Leaders of the American Civil War: A Biographical and Historiographical Dictionary

By Charles F. Ritter; Jon L. Wakelyn | Go to book overview

THADDEUS STEVENS
(April 4, 1792–August 11, 1868)

Charles F. Ritter

Thaddeus Stevens, one of the Civil War’s most effective congressmen, was a local Pennsylvania political operator who lived and died by his wits in the maelstrom of Middle Period politics. Starting in 1833, Stevens was in and out of the state legislature and served two terms in the U.S. House of Representatives. But after 1853 he practiced law in Lancaster and, through skill and cunning, barely kept his political fortunes alive. In 1858 public sentiment finally caught up with this ambitious antislavery advocate and sent the sixty-six-yearold Stevens back to Washington after an eight-year hiatus to begin a rapid tenyear ascent during which the Great Commoner became known as the dictator of the House and launched his reputation as a bona fide American idealogue. While dictator may be a misplaced sobriquet, he was a moving force behind the radical program for Reconstruction and a prime mover in the attempt to impeach a president.

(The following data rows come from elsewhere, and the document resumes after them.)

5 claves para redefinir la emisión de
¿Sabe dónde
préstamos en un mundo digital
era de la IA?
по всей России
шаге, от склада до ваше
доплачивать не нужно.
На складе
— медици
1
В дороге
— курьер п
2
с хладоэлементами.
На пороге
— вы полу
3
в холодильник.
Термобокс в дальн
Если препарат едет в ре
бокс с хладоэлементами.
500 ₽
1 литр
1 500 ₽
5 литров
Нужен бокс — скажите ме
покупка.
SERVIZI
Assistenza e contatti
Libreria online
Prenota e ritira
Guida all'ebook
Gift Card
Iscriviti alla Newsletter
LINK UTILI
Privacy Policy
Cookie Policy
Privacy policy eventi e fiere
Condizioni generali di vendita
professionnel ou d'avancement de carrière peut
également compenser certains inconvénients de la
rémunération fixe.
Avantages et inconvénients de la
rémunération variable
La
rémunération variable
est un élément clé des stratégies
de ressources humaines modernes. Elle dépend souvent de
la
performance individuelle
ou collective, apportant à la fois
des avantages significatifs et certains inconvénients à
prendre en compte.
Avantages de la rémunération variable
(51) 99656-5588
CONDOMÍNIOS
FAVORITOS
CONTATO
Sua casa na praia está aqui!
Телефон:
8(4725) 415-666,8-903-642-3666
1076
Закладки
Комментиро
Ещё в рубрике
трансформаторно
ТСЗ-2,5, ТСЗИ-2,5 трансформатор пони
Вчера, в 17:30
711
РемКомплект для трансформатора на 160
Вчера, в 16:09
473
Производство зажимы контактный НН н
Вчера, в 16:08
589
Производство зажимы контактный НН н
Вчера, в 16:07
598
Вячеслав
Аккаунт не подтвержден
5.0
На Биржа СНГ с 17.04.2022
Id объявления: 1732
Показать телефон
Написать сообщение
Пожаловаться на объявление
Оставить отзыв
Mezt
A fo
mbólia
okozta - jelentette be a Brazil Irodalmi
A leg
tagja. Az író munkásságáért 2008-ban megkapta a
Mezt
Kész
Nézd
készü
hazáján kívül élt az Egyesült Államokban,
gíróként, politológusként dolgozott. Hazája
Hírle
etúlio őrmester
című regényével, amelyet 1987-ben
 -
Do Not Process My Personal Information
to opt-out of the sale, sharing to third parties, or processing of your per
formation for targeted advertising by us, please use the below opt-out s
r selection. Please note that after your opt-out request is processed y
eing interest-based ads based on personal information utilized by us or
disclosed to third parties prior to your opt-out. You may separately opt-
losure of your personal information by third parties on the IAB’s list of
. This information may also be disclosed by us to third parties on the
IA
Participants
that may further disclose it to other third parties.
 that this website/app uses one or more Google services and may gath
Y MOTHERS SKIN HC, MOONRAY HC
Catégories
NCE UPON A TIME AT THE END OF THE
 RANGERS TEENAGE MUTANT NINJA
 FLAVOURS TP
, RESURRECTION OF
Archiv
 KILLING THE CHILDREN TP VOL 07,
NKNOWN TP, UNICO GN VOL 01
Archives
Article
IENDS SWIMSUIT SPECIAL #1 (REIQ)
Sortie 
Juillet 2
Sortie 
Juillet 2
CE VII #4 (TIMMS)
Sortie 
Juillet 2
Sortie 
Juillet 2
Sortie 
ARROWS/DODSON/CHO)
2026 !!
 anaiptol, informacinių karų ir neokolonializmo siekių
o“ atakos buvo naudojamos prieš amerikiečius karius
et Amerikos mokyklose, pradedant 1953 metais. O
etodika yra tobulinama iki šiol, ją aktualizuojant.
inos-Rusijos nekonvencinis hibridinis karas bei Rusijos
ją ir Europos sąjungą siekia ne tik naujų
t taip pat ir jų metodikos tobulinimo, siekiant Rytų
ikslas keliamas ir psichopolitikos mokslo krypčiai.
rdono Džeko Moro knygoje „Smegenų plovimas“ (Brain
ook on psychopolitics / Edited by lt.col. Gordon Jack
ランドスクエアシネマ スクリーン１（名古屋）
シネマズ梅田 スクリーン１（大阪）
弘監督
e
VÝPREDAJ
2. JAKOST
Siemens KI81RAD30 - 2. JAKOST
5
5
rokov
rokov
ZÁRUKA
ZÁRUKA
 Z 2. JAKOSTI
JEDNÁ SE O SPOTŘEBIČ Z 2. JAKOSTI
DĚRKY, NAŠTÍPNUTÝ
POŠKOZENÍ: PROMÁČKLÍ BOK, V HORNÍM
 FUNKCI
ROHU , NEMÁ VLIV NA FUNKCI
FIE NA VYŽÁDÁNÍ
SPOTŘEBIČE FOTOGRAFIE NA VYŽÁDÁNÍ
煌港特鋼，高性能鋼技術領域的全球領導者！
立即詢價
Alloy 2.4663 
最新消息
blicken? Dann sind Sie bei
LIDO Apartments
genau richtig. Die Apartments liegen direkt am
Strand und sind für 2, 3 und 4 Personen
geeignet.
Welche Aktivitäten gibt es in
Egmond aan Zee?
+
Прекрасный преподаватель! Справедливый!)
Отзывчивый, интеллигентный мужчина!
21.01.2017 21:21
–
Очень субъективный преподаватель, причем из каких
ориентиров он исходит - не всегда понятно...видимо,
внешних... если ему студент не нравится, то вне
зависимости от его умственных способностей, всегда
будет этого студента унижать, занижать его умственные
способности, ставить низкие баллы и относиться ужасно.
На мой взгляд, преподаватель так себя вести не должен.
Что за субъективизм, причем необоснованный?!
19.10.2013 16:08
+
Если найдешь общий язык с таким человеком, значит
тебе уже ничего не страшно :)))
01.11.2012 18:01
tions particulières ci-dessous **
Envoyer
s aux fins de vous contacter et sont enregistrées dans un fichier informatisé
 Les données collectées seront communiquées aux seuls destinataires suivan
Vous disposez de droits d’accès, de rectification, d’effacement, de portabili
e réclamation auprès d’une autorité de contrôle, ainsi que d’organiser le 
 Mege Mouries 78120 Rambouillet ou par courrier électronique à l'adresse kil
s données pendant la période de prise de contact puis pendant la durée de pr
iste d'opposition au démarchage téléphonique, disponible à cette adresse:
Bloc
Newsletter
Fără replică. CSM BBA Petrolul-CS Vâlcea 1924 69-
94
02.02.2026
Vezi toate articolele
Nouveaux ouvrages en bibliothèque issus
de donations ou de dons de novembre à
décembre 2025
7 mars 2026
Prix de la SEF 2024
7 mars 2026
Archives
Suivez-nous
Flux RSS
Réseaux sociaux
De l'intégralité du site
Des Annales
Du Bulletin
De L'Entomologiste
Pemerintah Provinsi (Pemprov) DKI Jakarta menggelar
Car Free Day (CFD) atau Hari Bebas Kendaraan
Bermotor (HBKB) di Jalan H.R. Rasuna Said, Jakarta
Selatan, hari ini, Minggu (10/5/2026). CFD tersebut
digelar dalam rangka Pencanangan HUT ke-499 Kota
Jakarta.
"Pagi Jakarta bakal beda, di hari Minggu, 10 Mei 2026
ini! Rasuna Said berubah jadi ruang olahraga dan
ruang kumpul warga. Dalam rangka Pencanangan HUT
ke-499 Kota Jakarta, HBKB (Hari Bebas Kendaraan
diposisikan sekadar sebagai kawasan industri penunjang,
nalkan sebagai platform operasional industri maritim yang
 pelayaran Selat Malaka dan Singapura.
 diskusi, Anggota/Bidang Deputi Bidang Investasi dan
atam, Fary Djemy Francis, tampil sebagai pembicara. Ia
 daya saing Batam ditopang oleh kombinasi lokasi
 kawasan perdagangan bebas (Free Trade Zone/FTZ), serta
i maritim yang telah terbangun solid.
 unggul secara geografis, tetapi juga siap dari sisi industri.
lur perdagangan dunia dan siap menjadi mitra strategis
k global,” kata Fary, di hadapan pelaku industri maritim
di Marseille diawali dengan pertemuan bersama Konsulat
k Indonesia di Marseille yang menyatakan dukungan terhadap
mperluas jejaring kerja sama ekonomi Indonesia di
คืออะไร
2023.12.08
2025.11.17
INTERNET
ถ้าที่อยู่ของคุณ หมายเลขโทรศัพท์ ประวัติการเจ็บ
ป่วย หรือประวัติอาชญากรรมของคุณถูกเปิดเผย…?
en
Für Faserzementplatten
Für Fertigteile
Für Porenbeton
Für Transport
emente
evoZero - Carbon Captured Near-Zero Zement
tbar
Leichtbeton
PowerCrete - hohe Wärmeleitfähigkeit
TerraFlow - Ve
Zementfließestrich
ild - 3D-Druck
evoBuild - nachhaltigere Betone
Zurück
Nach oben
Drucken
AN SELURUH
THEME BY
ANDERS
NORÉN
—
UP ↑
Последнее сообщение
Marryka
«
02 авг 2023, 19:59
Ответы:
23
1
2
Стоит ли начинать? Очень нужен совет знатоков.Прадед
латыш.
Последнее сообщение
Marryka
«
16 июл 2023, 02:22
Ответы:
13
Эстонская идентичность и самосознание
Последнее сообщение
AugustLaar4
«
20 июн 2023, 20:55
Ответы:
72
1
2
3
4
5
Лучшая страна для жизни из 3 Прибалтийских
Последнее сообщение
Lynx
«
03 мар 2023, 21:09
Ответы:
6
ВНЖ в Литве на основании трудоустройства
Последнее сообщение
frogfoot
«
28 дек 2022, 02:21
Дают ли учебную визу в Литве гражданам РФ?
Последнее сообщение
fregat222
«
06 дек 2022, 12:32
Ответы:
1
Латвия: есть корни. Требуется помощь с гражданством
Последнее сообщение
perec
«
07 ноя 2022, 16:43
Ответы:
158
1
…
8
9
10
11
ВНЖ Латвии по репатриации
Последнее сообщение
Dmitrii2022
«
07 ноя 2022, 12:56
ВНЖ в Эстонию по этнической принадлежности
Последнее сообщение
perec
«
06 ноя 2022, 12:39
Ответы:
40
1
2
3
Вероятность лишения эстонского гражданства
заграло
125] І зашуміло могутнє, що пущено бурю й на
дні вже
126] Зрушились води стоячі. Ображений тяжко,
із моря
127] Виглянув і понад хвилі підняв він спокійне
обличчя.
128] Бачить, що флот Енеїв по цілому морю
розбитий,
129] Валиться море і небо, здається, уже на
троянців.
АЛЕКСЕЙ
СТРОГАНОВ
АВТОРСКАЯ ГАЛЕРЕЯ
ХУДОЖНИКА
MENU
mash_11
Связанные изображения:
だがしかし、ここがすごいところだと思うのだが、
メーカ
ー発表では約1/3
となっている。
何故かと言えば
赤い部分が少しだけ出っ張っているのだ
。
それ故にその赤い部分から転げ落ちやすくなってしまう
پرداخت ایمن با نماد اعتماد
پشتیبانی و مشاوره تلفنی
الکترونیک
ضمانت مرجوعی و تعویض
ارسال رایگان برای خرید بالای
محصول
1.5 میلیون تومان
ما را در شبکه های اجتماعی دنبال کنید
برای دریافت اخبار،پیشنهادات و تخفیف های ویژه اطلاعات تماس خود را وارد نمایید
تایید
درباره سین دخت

Born in Danville, Caledonia County, Vermont, on April 4, 1792, the second of four sons of Joshua and Sally (Morrill) Stevens, Thaddeus had a clubfoot, which some say accounted for his dour outlook and cynical attitude. In addition to this physical embarrassment, the young Stevens family, always lingering on the margins of poverty, suffered the loss of Joshua, a failed shoemaker and a drunk, who ran off and apparently died in the War of 1812. Sally Stevens moved her young brood to Peacham, Vermont, where Thaddeus attended the Caledonia County Academy and then went to Dartmouth, where he graduated in 1814. Eschewing the ministry, which his mother wished him to pursue, Stevens left New England and traveled to York, Pennsylvania, where he taught at the local academy and read law. Admitted to the bar, Stevens opened a small practice in Gettysburg in 1816, living and working there for the next twenty-six years. As his practice prospered, he purchased property in the town and surrounding Adams County and entered the iron business, building the Caledonia Iron Works near Chambersburg.